这第二个“麻烦”嘛,你大概已经等了19年,等我来告诉你——没错,女孩子。
两年前,当我很多好朋友都在谈恋爱的时候,我对女生一点没兴趣。不是我晚熟,而是,我有太多其他的兴趣,譬如足球,而且,我确实不太容易“坠入情网”。但是自从在美国有了一个女朋友以后(哈,没告诉过你——你就当我忘了说吧?),我一次又一次地不断地“坠入”,而且一次又一次地失恋。有时候我在想,怎么老是被人甩了,搞不好我有问题?(开玩笑的。老妈别紧张。)
上个礼拜,我又失恋了。寒假里,她遇见了一个荷兰男孩,就跟他好了。老天,这个家伙连德语都说不好,他们得用半生不熟的英语沟通。
我很难受,当然我的自尊被伤害了,虽然我的理智告诉我:没关系,你们本来就不很配。更何况,我爱的其实是另一个女孩,她只不过是一个假想的替身。我觉得,我恐怕是一个在感情上不太会“放下”的人(你也是,MM)。现在的麻烦是,我不知道接下来该怎么办?

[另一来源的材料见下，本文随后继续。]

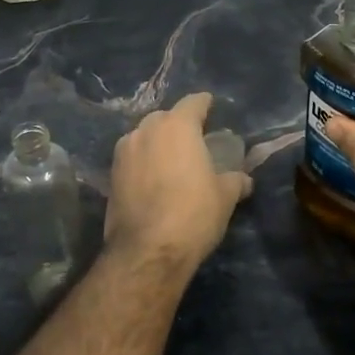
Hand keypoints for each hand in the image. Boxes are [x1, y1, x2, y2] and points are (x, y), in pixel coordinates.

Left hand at [105, 92, 253, 268]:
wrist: (146, 252)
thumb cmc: (193, 214)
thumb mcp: (224, 197)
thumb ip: (234, 180)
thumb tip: (244, 179)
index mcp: (177, 126)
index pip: (193, 103)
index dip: (204, 104)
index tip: (210, 106)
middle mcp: (146, 130)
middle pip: (165, 117)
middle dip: (178, 124)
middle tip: (193, 140)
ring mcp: (124, 152)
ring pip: (144, 136)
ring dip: (157, 142)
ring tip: (171, 160)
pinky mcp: (111, 175)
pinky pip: (132, 157)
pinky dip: (143, 162)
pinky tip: (153, 178)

她其实并不清楚我对她的感情,她以为我们是“好朋友”。受伤的我很想跟她一刀两断,不再来往,但是这对她好像不公平,因为,她并没有说爱过我啊。所以,我应该照顾到她的情感,假装若无其事继续我们的“友谊”,还是只管我自己“疗伤”,跟她断掉?
你知道我的意思吗?这与我跟英文老师的冲突看起来没有关联,其实性质是一样的:我应该诚实地袒露自己的感情,还是隐藏它?对英文老师这个权威,我似乎应该避免坦诚而接受他的权威,因为表露我对他的不满,我会受伤。对这个女孩,我又似乎应该坦诚,否则我们的“友谊”就被放在一个紧绷的钢丝索上,让谎言和虚假充斥。
面对第一个难题,我需要智能。面对第二个难题,我需要勇气,然而,我觉得我两个都不够。
你当然会说,唉呀,你需要平衡,既要体贴到别人的感受,又要照顾到自己的立场。可是,多难啊。接下来的几个礼拜,我有那么多人要“应付”——不,事实上,是在接下来的“一生”中,我有那么复杂的人际关系要“应付”,我觉得自己很笨拙。尤其是碰到感情的时候。
我这些“倾诉”,会不会让你觉得,像是好莱坞的巨星们在抱怨钱太多、太有名所以生活很“惨”?可是,生命往往就被那微不足道的事情给决定了……
。
安德烈
十一、阳光照亮你的路
暴虎冯河,还是谋定而动?
安德烈:
如果有个人手里拿着一个弹弓,站在高处对着你。你要反击,是站在那低处呢,还是先站到高处再说?
你会说,不对,MM,照你这个逻辑,人民也不要抵抗暴政了,因为极权统治的特征就是,政府占据制高点,人民在低处,在“弹弓”下讨生活,他们永远不可能抢到高处。而且,跟极权合作的人,还可以振振有词地说,我这是在“迂回作战”,想办法站到高处去,再为人民说话。在民主体制里,也有人选择跟着腐败的权力走,还振振有词地说,进入体制,站到高处,可以影响当权者,造福社会。可是还没造福社会,个人已经先享尽了权力的好处。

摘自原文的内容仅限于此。